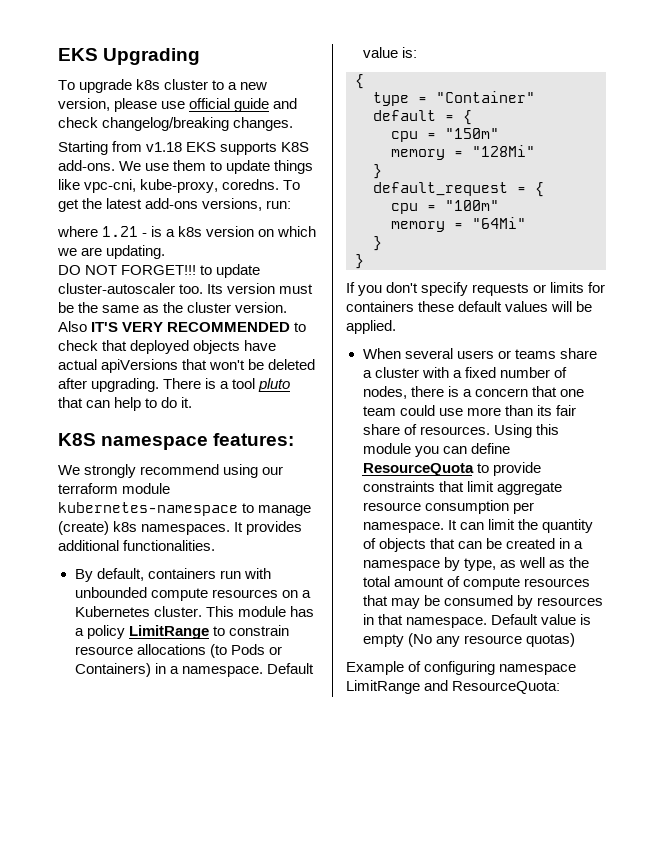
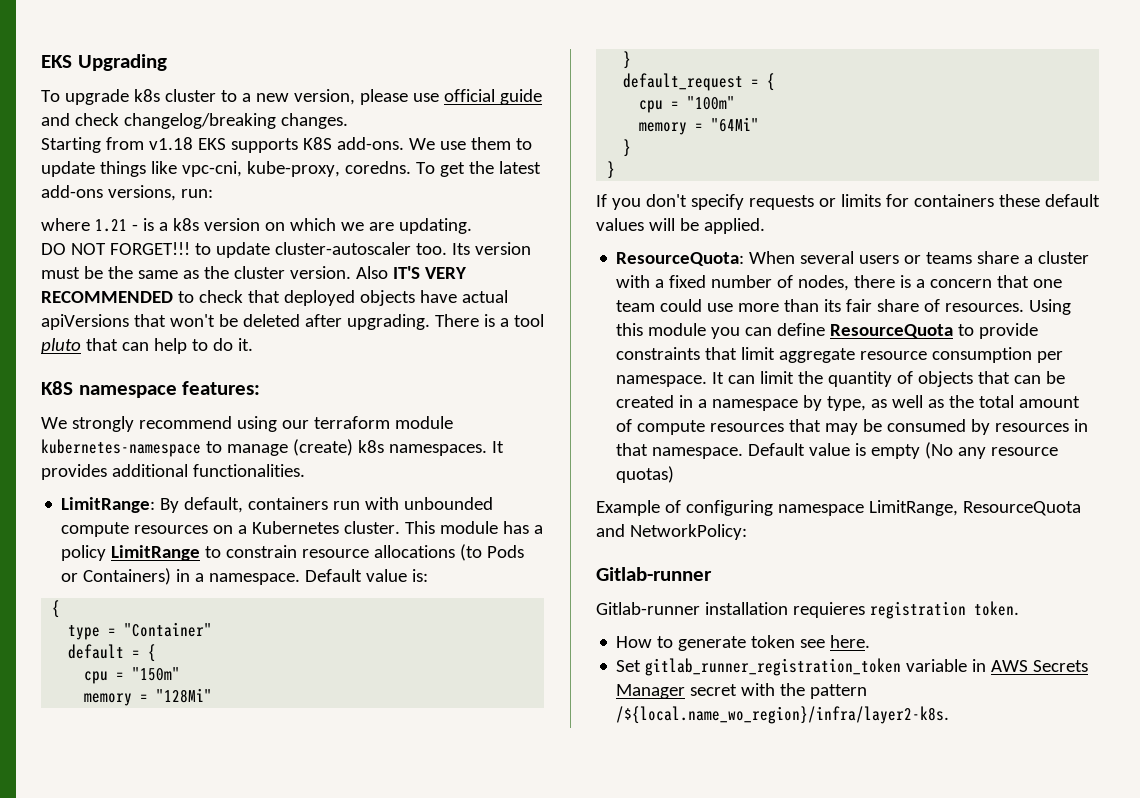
(216, 545) none -> [61,497,156,513] LimitRange:
(396, 327) none -> [616,252,745,266] ResourceQuota:
[346,680,561,694] LimitRange and ResourceQuota: -> [868,500,1081,516] [596,524,747,540] [596,567,712,581] [596,601,1019,619] [616,635,871,651] [616,658,1089,676] [616,683,868,699] [616,706,950,724] LimitRange, ResourceQuota and NetworkPolicy: // Gitlab-runner // Gitlab-runner installation requieres registration token. // How to generate token see here. // Set gitlab_runner_registration_token variable in AWS Secrets Manager secret with the pattern /${local.name_wo_region}/infra/layer2-k8s.

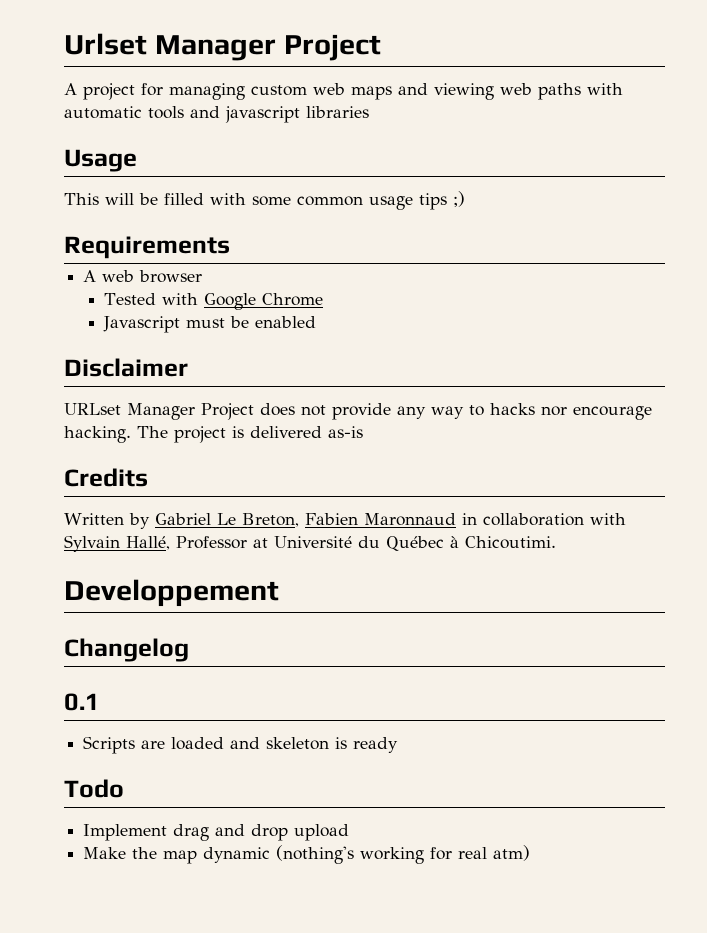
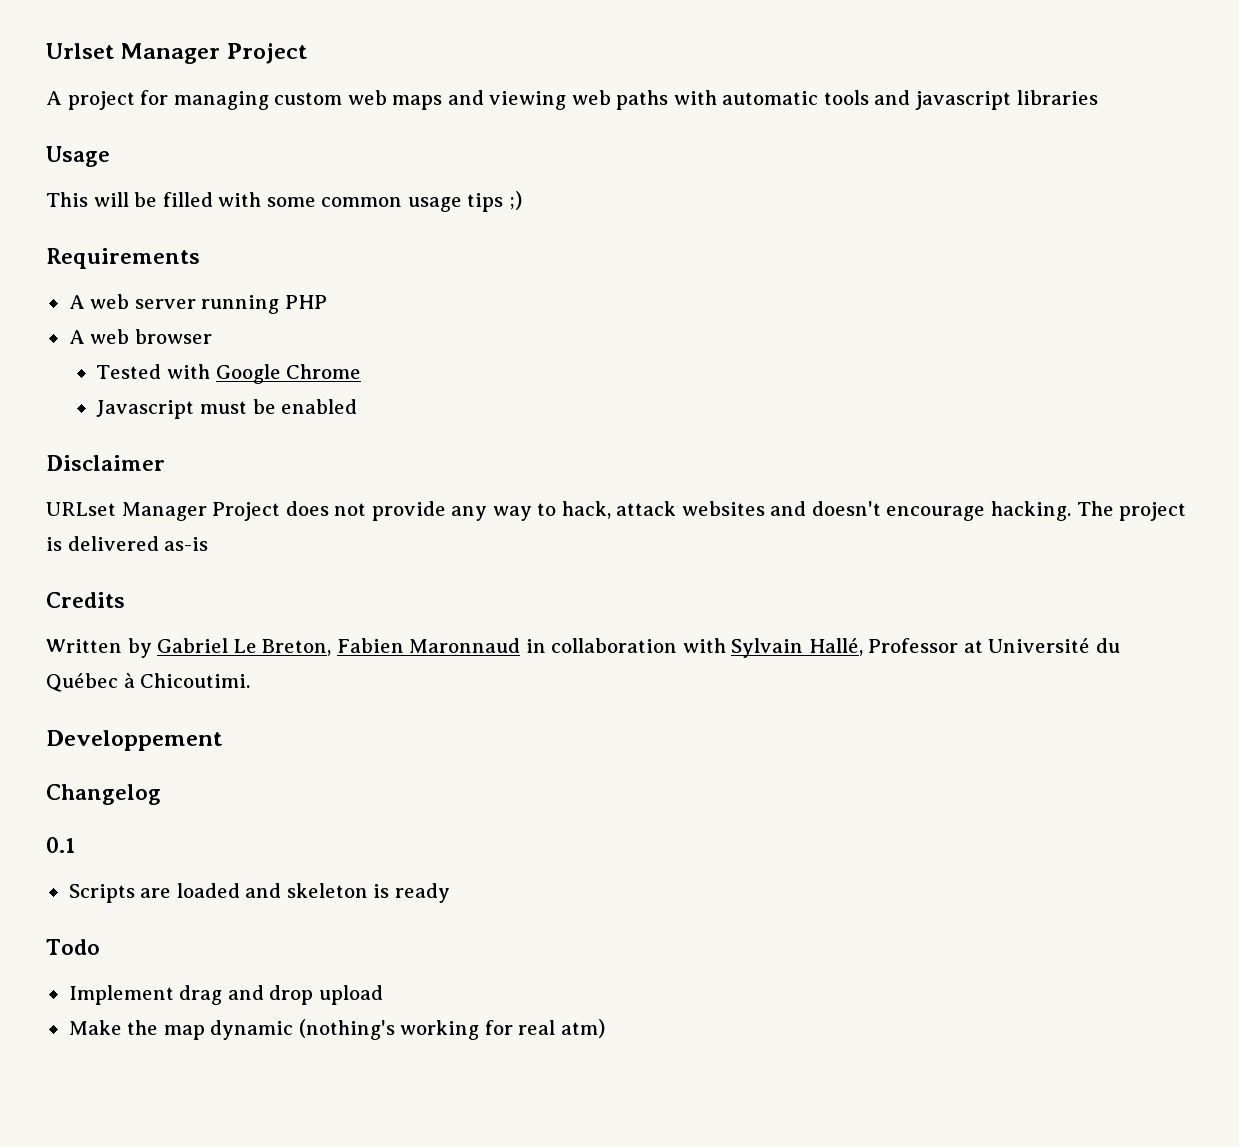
(230, 247) none -> [68,294,327,314] // A web server running PHP
[490,403,567,416] hacks nor -> [561,501,881,519] hack, attack websites and doesn't

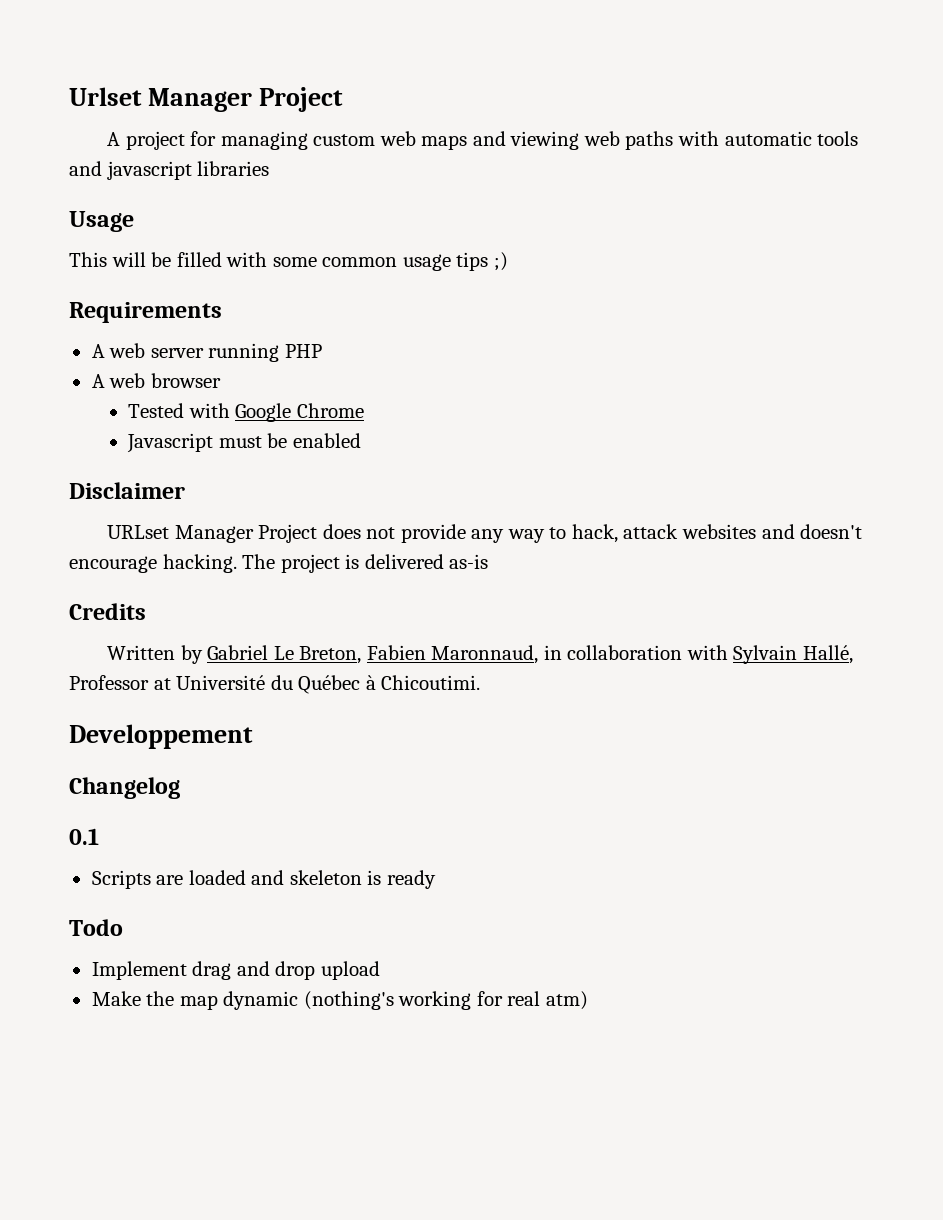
[409,638,521,653] Maronnaud -> [431,645,539,664] Maronnaud,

▸ **TASK TO CARRY OUT**: Your output must reproduce the material above in full, with no pictures.

▸ **ANSWER TO THIS EXERCISE**:
(216, 545) none -> [61,497,156,513] LimitRange:
(396, 327) none -> [616,252,745,266] ResourceQuota:
[346,680,561,694] LimitRange and ResourceQuota: -> [868,500,1081,516] [596,524,747,540] [596,567,712,581] [596,601,1019,619] [616,635,871,651] [616,658,1089,676] [616,683,868,699] [616,706,950,724] LimitRange, ResourceQuota and NetworkPolicy: // Gitlab-runner // Gitlab-runner installation requieres registration token. // How to generate token see here. // Set gitlab_runner_registration_token variable in AWS Secrets Manager secret with the pattern /${local.name_wo_region}/infra/layer2-k8s.

(230, 247) none -> [68,294,327,314] // A web server running PHP
[490,403,567,416] hacks nor -> [561,501,881,519] hack, attack websites and doesn't

[409,638,521,653] Maronnaud -> [431,645,539,664] Maronnaud,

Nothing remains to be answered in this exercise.